What's the good news?  Your sales volume will explode.  You will instantaneously experience a surge in sales that you will find hard to believe.  On top of your increased volume, you will pass along your fees to the customer.  Why?  You can an extract a premium for your goods by offering it as an Amazon Prime eligible item, which broadens your sales base to Prime customers who pay $79/yr for unlimited 2-day shipping and a host of other added features.  Non-Prime customers who spend a minimum of $35 to get Free Super Saver Shipping will also be eligible to put your items into their cart to qualify for the $35 threshold.

The fees feel top-heavy, but when you start to make sales and see your transaction reports, you will probably recognize that you are making more money on each item and doing less work in the process.  That means fewer trips to the Post Office or UPS Store, less time spent packaging orders, and less time responding to e-mails.  Once the items are in Amazon's warehouse, your job is done, freeing you to source more inventory, send more items to Amazon, and make more money!

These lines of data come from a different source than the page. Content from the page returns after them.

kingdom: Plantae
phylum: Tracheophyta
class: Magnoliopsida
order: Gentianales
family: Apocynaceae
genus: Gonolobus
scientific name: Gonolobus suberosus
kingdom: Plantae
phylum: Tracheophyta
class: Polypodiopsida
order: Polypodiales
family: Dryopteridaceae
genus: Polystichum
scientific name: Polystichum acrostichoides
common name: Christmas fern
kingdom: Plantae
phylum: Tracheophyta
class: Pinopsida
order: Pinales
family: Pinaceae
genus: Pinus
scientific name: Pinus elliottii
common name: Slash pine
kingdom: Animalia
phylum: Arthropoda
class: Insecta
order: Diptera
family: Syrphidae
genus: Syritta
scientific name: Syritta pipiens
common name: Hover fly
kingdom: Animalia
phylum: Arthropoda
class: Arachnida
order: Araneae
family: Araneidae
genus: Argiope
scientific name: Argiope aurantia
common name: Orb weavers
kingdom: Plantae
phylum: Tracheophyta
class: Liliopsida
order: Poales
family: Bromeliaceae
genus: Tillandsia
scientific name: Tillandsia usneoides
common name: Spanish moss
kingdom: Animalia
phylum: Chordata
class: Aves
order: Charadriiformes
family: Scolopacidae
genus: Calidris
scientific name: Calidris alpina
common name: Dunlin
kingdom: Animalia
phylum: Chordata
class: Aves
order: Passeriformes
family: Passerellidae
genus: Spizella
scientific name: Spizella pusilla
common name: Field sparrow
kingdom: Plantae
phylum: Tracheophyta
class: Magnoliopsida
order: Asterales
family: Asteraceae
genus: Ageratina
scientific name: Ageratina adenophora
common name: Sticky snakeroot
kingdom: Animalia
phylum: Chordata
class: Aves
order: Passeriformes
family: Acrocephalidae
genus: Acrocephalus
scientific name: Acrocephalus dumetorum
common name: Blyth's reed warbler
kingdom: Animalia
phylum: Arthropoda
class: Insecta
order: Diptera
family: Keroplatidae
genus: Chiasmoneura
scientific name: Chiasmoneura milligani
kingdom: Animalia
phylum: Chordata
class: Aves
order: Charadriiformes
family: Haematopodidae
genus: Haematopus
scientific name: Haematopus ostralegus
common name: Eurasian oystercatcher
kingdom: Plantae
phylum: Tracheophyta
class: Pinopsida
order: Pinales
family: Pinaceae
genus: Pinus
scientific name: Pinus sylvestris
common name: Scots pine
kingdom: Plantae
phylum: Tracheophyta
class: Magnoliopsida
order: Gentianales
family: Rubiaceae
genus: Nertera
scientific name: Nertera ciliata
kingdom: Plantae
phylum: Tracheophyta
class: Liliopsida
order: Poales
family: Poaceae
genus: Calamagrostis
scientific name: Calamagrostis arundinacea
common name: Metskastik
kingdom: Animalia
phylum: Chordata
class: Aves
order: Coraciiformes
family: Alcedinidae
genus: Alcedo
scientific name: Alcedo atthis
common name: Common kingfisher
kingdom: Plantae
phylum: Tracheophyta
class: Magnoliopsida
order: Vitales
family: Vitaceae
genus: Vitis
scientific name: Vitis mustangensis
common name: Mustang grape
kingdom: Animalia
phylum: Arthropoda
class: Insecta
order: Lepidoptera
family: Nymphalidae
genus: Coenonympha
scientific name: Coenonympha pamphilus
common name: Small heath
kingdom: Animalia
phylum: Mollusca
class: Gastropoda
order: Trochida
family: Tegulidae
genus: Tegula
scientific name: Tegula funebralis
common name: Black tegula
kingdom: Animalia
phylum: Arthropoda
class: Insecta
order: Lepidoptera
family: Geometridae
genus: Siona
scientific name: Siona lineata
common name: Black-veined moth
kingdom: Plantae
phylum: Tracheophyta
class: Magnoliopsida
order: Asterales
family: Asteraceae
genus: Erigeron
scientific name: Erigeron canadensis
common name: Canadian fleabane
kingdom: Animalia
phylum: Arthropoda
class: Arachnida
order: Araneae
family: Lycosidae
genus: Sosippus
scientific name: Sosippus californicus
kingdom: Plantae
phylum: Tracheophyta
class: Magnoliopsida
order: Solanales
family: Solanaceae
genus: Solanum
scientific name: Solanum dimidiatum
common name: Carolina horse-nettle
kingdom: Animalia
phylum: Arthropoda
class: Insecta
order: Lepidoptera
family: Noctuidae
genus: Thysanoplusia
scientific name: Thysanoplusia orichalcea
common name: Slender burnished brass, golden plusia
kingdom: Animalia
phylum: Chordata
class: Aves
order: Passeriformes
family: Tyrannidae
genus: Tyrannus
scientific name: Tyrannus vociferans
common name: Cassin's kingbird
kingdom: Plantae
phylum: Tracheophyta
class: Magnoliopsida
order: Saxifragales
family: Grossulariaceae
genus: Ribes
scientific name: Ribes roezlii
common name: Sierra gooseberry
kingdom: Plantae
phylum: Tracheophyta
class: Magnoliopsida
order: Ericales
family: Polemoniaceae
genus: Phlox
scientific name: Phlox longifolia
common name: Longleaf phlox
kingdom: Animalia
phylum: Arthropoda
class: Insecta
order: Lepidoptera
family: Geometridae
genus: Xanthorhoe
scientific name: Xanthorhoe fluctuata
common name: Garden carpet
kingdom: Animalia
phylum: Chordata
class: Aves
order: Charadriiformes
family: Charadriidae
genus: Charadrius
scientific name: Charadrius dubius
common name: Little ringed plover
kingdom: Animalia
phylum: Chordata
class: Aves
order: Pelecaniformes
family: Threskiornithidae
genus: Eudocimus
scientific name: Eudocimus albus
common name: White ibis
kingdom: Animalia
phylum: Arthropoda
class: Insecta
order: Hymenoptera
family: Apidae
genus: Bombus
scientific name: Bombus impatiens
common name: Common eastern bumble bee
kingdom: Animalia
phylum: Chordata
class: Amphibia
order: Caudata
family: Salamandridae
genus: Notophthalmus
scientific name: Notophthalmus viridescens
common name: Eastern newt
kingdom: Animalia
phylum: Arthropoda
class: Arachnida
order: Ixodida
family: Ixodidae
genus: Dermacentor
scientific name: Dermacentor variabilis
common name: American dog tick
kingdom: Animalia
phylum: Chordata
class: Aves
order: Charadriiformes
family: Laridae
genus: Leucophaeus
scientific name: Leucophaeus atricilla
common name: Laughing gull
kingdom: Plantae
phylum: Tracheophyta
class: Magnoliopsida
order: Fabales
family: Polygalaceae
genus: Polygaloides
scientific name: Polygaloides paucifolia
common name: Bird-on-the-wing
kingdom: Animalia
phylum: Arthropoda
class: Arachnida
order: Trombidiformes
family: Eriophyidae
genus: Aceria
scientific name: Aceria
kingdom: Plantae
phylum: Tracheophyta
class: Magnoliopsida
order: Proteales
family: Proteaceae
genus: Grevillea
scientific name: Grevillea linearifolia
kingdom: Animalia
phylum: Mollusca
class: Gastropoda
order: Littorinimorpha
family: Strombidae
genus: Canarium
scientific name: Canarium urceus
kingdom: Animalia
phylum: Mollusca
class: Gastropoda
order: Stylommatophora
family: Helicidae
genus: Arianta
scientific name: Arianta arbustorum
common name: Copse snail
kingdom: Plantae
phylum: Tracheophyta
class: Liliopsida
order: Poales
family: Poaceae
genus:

  2 comments for “Fulfillment by Amazon (FBA) Overview

  1. Steve
    February 16, 2014 at 1:29 am

    Hello there, I found your blog through a post of yours on Reddit. I have a couple questions about FBA. I have a few hundred dollars worth of books I’m looking to flip. I could do it pretty easily by just selling them at the buyback prices, but placing them on Amazon with FBA would double the profit. Is it worth the fees up front? I’m not sure if I want to turn this into a thing I’m doing every month. Though, as a student without a job I do have plenty of free time. Can you cancel and start back up FBA? How much do you think I would need to be making every month to make the fees worth it? Thanks for your time, this fantastic blog, and your Reddit posts.

    • Endpaper
      February 16, 2014 at 1:16 pm

      Thanks for reading and commenting! I’ll lay out a few options for you and your inventory.

      You are already aware of Amazon’s buyback program, but do you know about Bookscouter.com? You should definitely check into Bookscouter if you want to offload your books easily. Look up your book via ISBN, see what the vendors will pay you for the book, send your books to the buyer, and get paid! It’s pretty awesome and takes out all of the back-end work of fulfilling inventory yourself. Plus, the vendors tend to pay better than the Amazon buyback program, and you get paid in cash, not Amazon gift cards.

      If you’ve got the book selling bug, open up your own Merchant account on Amazon and start small. Forget about FBA for now. It’s great, but it’s more of an advanced topic in reselling. Getting into FBA is pretty easy, but getting out is more difficult. What do you do with the inventory that won’t sell? It’s taking up space in a warehouse and costing you a little bit of money each month until it sells. To make FBA worth your time and effort, you need to be moving at least 40 items per month to cover the $39.99 Pro Merchant fee. You could turn this into a lucrative part-time job if you can figure out how to source inventory with some consistency. Once you get started, it’s hard to stop! If you feel like you want to turn your free time into work, and you will work to find inventory, list it, ship it, and deal with customers, start by setting up a Merchant account and fulfilling the items yourself. You will need some basic shipping supplies and a little patience to learn the business, but your items will sell. If it feels like a good fit to you and you see a way to grow your business with FBA, give it a try. I was skeptical of it at first but became a true believer and advocate of its power once I understood how to work the FBA system to my advantage.

      Start small, see what happens. Dip a toe in before you put your head underwater. Let me know if you have any more questions!